Над железнодорожным пространством, прилегающим к пруду и прокатным станам, тоже стлался заводской чад. Стрелочникам, составителям, механикам паровозов он, наверно, застил взор, и они предупредительно часто дудели на жестяных рожках, дули в свистки, подавали гудки.
Нам с мамой редко удавалось вот так вот, как сегодня, идти вместе и ни о чем не беспокоиться: у меня каникулы, у нее выходной день, свобода. От своей сегодняшней беззаботности и от радости за меня: «Замечательный велосипедище отцепил!» — она так глазела по сторонам, словно ее долго держали взаперти, закладывала за голову ладони, чтобы запеть во всю ширь души «Располным-полна моя коробушка», но не могла преодолеть стеснения — люди шли и ехали с парома и на паром. Голорукая, в сатиновом сарафане, она казалось девчонистой, совсем девчонистой.
Едва мы поднялись на верх изволока, она вдруг в неожиданной тревоге схватилась за велосипед. Надо немного вернуться назад. Здесь круто, а я, что бы мне ни приснилось, кататься не умею и расшибусь.
Я обиделся. Ведь наступил момент, когда могу проверить, возможно ли чудо.

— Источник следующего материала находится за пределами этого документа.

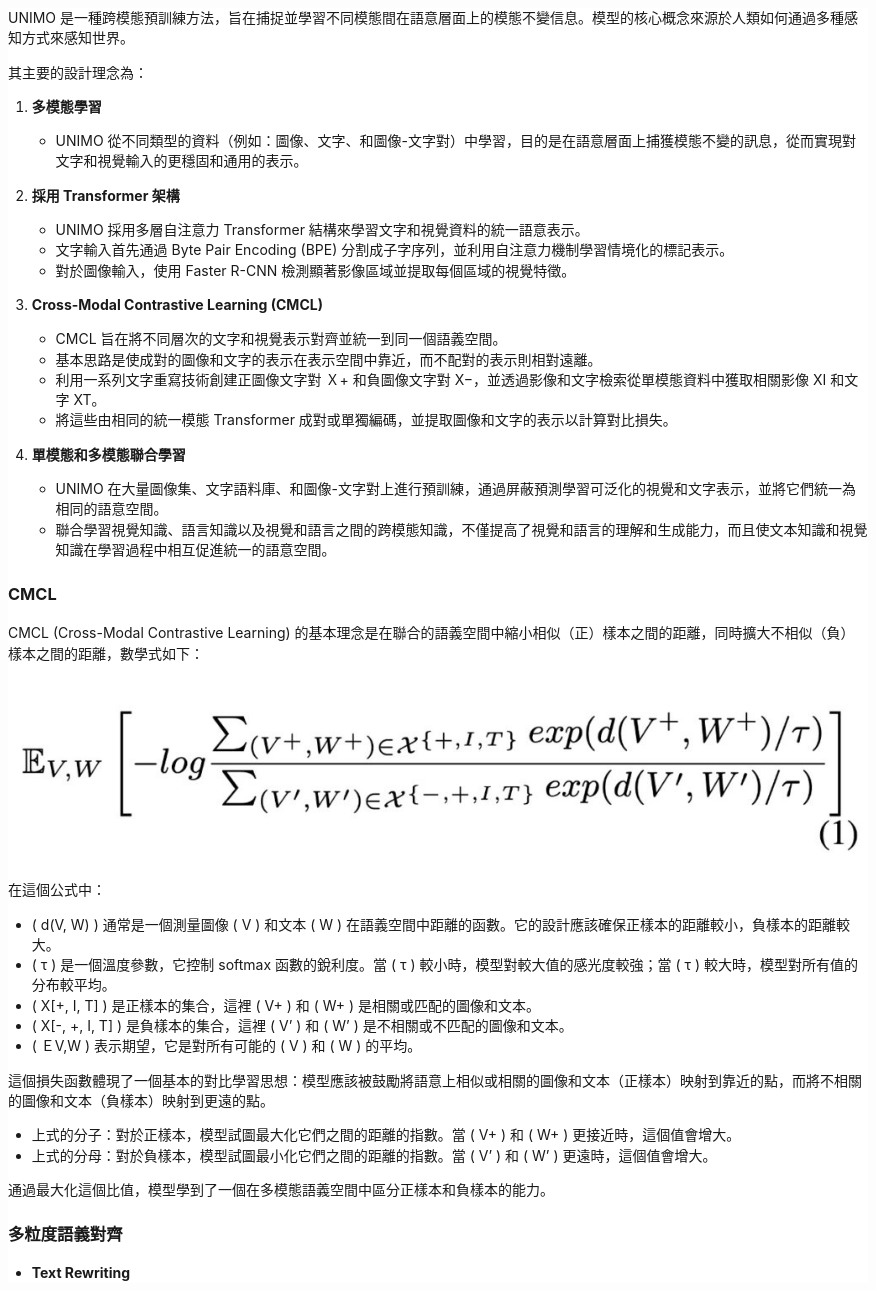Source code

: UNIMO 是一種跨模態預訓練方法，旨在捕捉並學習不同模態間在語意層面上的模態不變信息。模型的核心概念來源於人類如何通過多種感知方式來感知世界。

其主要的設計理念為：

1. **多模態學習**
    - UNIMO 從不同類型的資料（例如：圖像、文字、和圖像-文字對）中學習，目的是在語意層面上捕獲模態不變的訊息，從而實現對文字和視覺輸入的更穩固和通用的表示。

2. **採用 Transformer 架構**
    - UNIMO 採用多層自注意力 Transformer 結構來學習文字和視覺資料的統一語意表示。
    - 文字輸入首先通過 Byte Pair Encoding (BPE) 分割成子字序列，並利用自注意力機制學習情境化的標記表示。
    - 對於圖像輸入，使用 Faster R-CNN 檢測顯著影像區域並提取每個區域的視覺特徵。

3. **Cross-Modal Contrastive Learning (CMCL)**
    - CMCL 旨在將不同層次的文字和視覺表示對齊並統一到同一個語義空間。
    - 基本思路是使成對的圖像和文字的表示在表示空間中靠近，而不配對的表示則相對遠離。
    - 利用一系列文字重寫技術創建正圖像文字對 Ｘ+ 和負圖像文字對 X−，並透過影像和文字檢索從單模態資料中獲取相關影像 XI​ 和文字 XT​。
    - 將這些由相同的統一模態 Transformer 成對或單獨編碼，並提取圖像和文字的表示以計算對比損失。

4. **單模態和多模態聯合學習**
    - UNIMO 在大量圖像集、文字語料庫、和圖像-文字對上進行預訓練，通過屏蔽預測學習可泛化的視覺和文字表示，並將它們統一為相同的語意空間。
    - 聯合學習視覺知識、語言知識以及視覺和語言之間的跨模態知識，不僅提高了視覺和語言的理解和生成能力，而且使文本知識和視覺知識在學習過程中相互促進統一的語意空間。

### CMCL

CMCL (Cross-Modal Contrastive Learning) 的基本理念是在聯合的語義空間中縮小相似（正）樣本之間的距離，同時擴大不相似（負）樣本之間的距離，數學式如下：

![CMCL 公式](./resources/unimo_2.jpg)

在這個公式中：

- ( d(V, W) ) 通常是一個測量圖像 ( V ) 和文本 ( W ) 在語義空間中距離的函數。它的設計應該確保正樣本的距離較小，負樣本的距離較大。
- ( τ ) 是一個溫度參數，它控制 softmax 函數的銳利度。當 ( τ ) 較小時，模型對較大值的感光度較強；當 ( τ ) 較大時，模型對所有值的分布較平均。
- ( X[+, I, T] ) 是正樣本的集合，這裡 ( V+ ) 和 ( W+ ) 是相關或匹配的圖像和文本。
- ( X[-, +, I, T] ) 是負樣本的集合，這裡 ( V’ ) 和 ( W’ ) 是不相關或不匹配的圖像和文本。
- ( ＥV,W ) 表示期望，它是對所有可能的 ( V ) 和 ( W ) 的平均。

這個損失函數體現了一個基本的對比學習思想：模型應該被鼓勵將語意上相似或相關的圖像和文本（正樣本）映射到靠近的點，而將不相關的圖像和文本（負樣本）映射到更遠的點。

- 上式的分子：對於正樣本，模型試圖最大化它們之間的距離的指數。當 ( V+ ) 和 ( W+ ) 更接近時，這個值會增大。
- 上式的分母：對於負樣本，模型試圖最小化它們之間的距離的指數。當 ( V’ ) 和 ( W’ ) 更遠時，這個值會增大。

通過最大化這個比值，模型學到了一個在多模態語義空間中區分正樣本和負樣本的能力。

### 多粒度語義對齊

- **Text Rewriting**
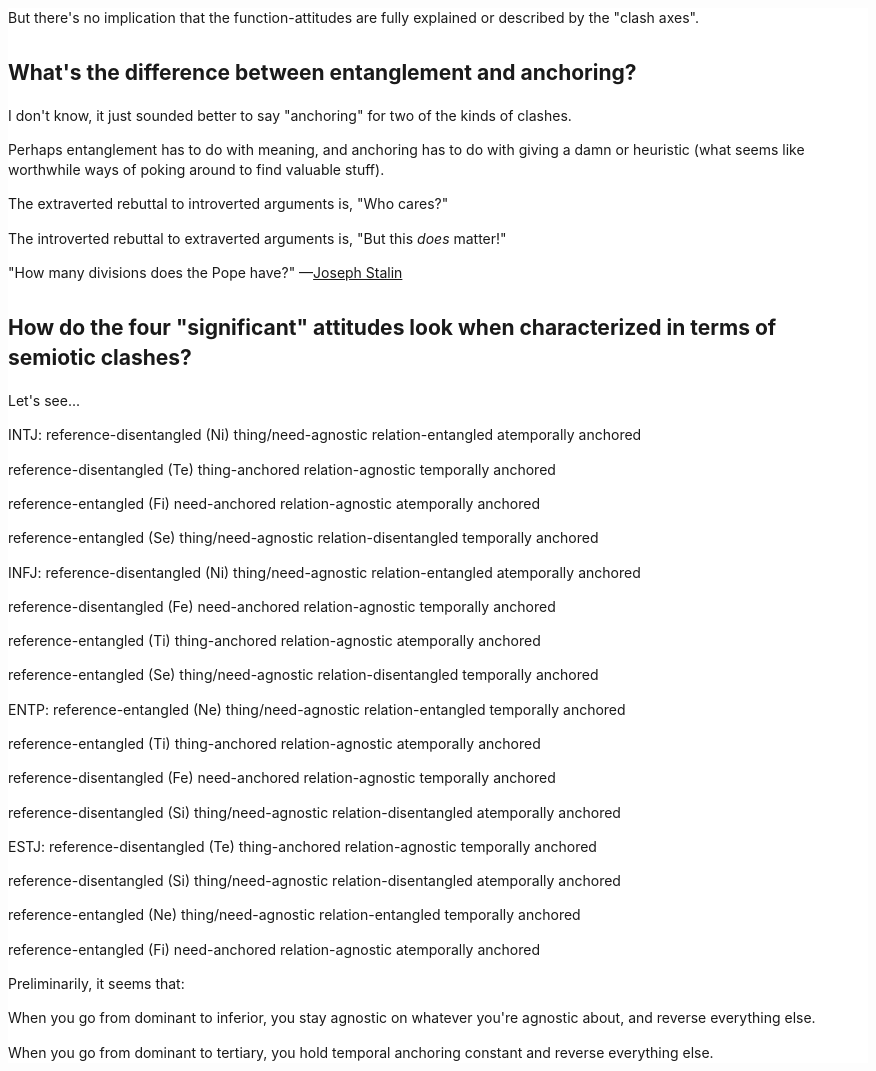 But there's no implication that the function-attitudes are fully explained or described by the "clash axes".

## What's the difference between entanglement and anchoring?

I don't know, it just sounded better to say "anchoring" for two of the kinds of clashes.

Perhaps entanglement has to do with meaning, and anchoring has to do with giving a damn or heuristic (what seems like worthwhile ways of poking around to find valuable stuff).

The extraverted rebuttal to introverted arguments is, "Who cares?"

The introverted rebuttal to extraverted arguments is, "But this _does_ matter!"

"How many divisions does the Pope have?" —[Joseph Stalin](https://web.archive.org/web/20081208211548/http://greenlightwiki.com/lenore-exegesis/Joseph_Stalin)

## How do the four "significant" attitudes look when characterized in terms of semiotic clashes?

Let's see...

INTJ: reference-disentangled (Ni) thing/need-agnostic relation-entangled atemporally anchored

reference-disentangled (Te) thing-anchored relation-agnostic temporally anchored

reference-entangled (Fi) need-anchored relation-agnostic atemporally anchored

reference-entangled (Se) thing/need-agnostic relation-disentangled temporally anchored

INFJ: reference-disentangled (Ni) thing/need-agnostic relation-entangled atemporally anchored

reference-disentangled (Fe) need-anchored relation-agnostic temporally anchored

reference-entangled (Ti) thing-anchored relation-agnostic atemporally anchored

reference-entangled (Se) thing/need-agnostic relation-disentangled temporally anchored

ENTP: reference-entangled (Ne) thing/need-agnostic relation-entangled temporally anchored

reference-entangled (Ti) thing-anchored relation-agnostic atemporally anchored

reference-disentangled (Fe) need-anchored relation-agnostic temporally anchored

reference-disentangled (Si) thing/need-agnostic relation-disentangled atemporally anchored

ESTJ: reference-disentangled (Te) thing-anchored relation-agnostic temporally anchored

reference-disentangled (Si) thing/need-agnostic relation-disentangled atemporally anchored

reference-entangled (Ne) thing/need-agnostic relation-entangled temporally anchored

reference-entangled (Fi) need-anchored relation-agnostic atemporally anchored

Preliminarily, it seems that:

When you go from dominant to inferior, you stay agnostic on whatever you're agnostic about, and reverse everything else.

When you go from dominant to tertiary, you hold temporal anchoring constant and reverse everything else.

Я дергал велосипед к себе, она не отпускала, стала еще тревожней, укоризной полнились глаза.
По отношению ко мне она постоянно проявляла покладистость, а тут я наткнулся на неуступчивость, и взбеленился, и повернул руль под уклон, и ринулся с дороги, и вырвал у нее велосипед.

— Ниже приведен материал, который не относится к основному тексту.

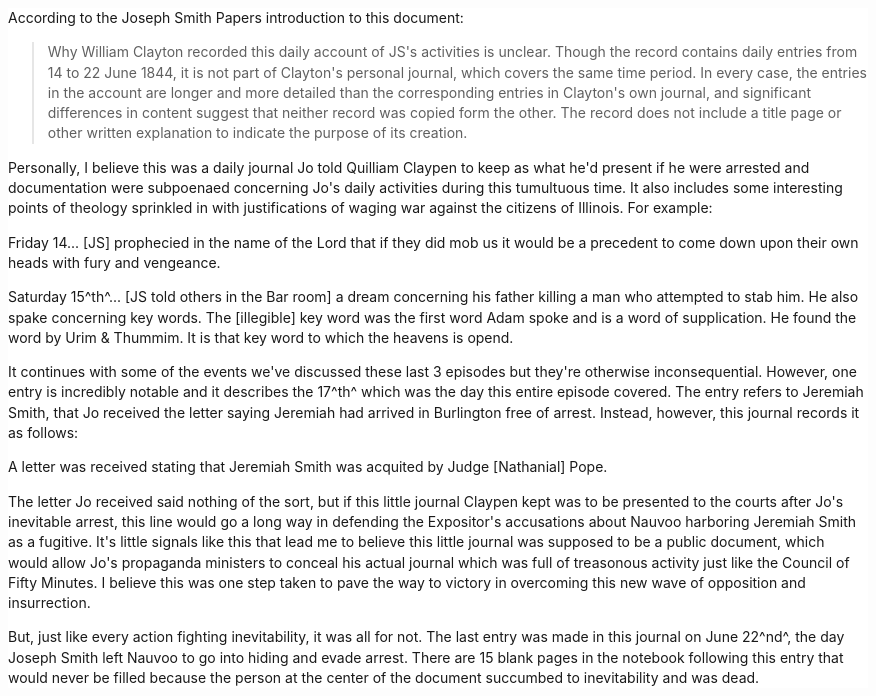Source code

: According to the Joseph Smith Papers introduction to this document:

> Why William Clayton recorded this daily account of JS's activities is
> unclear. Though the record contains daily entries from 14 to 22 June
> 1844, it is not part of Clayton's personal journal, which covers the
> same time period. In every case, the entries in the account are longer
> and more detailed than the corresponding entries in Clayton's own
> journal, and significant differences in content suggest that neither
> record was copied form the other. The record does not include a title
> page or other written explanation to indicate the purpose of its
> creation.

Personally, I believe this was a daily journal Jo told Quilliam Claypen
to keep as what he'd present if he were arrested and documentation were
subpoenaed concerning Jo's daily activities during this tumultuous time.
It also includes some interesting points of theology sprinkled in with
justifications of waging war against the citizens of Illinois. For
example:

Friday 14... \[JS\] prophecied in the name of the Lord that if they did
mob us it would be a precedent to come down upon their own heads with
fury and vengeance.

Saturday 15^th^... \[JS told others in the Bar room\] a dream concerning
his father killing a man who attempted to stab him. He also spake
concerning key words. The \[illegible\] key word was the first word Adam
spoke and is a word of supplication. He found the word by Urim &
Thummim. It is that key word to which the heavens is opend.

It continues with some of the events we've discussed these last 3
episodes but they're otherwise inconsequential. However, one entry is
incredibly notable and it describes the 17^th^ which was the day this
entire episode covered. The entry refers to Jeremiah Smith, that Jo
received the letter saying Jeremiah had arrived in Burlington free of
arrest. Instead, however, this journal records it as follows:

A letter was received stating that Jeremiah Smith was acquited by Judge
\[Nathanial\] Pope.

The letter Jo received said nothing of the sort, but if this little
journal Claypen kept was to be presented to the courts after Jo's
inevitable arrest, this line would go a long way in defending the
Expositor's accusations about Nauvoo harboring Jeremiah Smith as a
fugitive. It's little signals like this that lead me to believe this
little journal was supposed to be a public document, which would allow
Jo's propaganda ministers to conceal his actual journal which was full
of treasonous activity just like the Council of Fifty Minutes. I believe
this was one step taken to pave the way to victory in overcoming this
new wave of opposition and insurrection.

But, just like every action fighting inevitability, it was all for not.
The last entry was made in this journal on June 22^nd^, the day Joseph
Smith left Nauvoo to go into hiding and evade arrest. There are 15 blank
pages in the notebook following this entry that would never be filled
because the person at the center of the document succumbed to
inevitability and was dead.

Она оторопело засмеялась от моего упрямства.
— Чего ты взбрыкнул? Захотелось нос на затылок переместить?
— Ну уж! Знал бы — ни за что б не позвал. Сяду и поеду. Не мешай. Ладно?
Она выдумала уловку:
— Сам покалечишься — полбеды, велосипед поломаешь.
— Тетя Маруся отдала насовсем. Никто не заругает.
— Тебе отдали... Надеялись, ты с ним будешь хорошо обращаться, с бережью.
— Мам, ты ровно бабуська... Дай убеждусь.
— Убеждайся. Только я за седло буду поддерживать.
— Нет, ты до седла не дотрагивайся. Если завихляю — поддержишь.
— Бесшабашный ты у меня, Сережа.
— Мам, не сердись.
Дальше все происходило почти так же, как во сне: оттолкнулся, накренив велосипед, утвердился в седле; хотя перегибался из стороны в сторону, педалей не терял.
Однажды Мария Васильевна рассказывала, что когда она училась кататься на велосипеде, то ее завораживали камни. Собирается объехать камень, туда-сюда рулем, а в результате наскочит на него.
Я удачно обминул кирпич и кусок зернисто-черного магнетита.
Уклон увеличивался. Я задержал педали. Кабы не ветер, бивший наискосок велосипеду, скорость развилась бы чуть меньше лыжной, когда нафталиново-сухой снег, и ты мчишься с вершины Второй Сосновой горы к рудопромывочному ручью.